[Start of section]

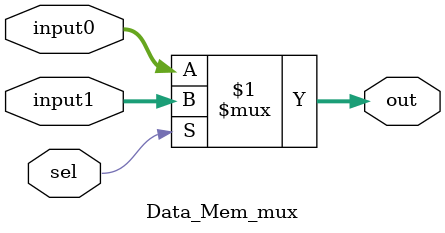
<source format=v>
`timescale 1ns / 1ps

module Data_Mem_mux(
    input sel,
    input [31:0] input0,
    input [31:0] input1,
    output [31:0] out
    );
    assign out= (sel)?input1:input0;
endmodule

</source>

[End of section]

From the line containing "output [31:0] out" to the final line above, output everything. Change nothing and add nothing.

    output [31:0] out
    );
    assign out= (sel)?input1:input0;
endmodule

</source>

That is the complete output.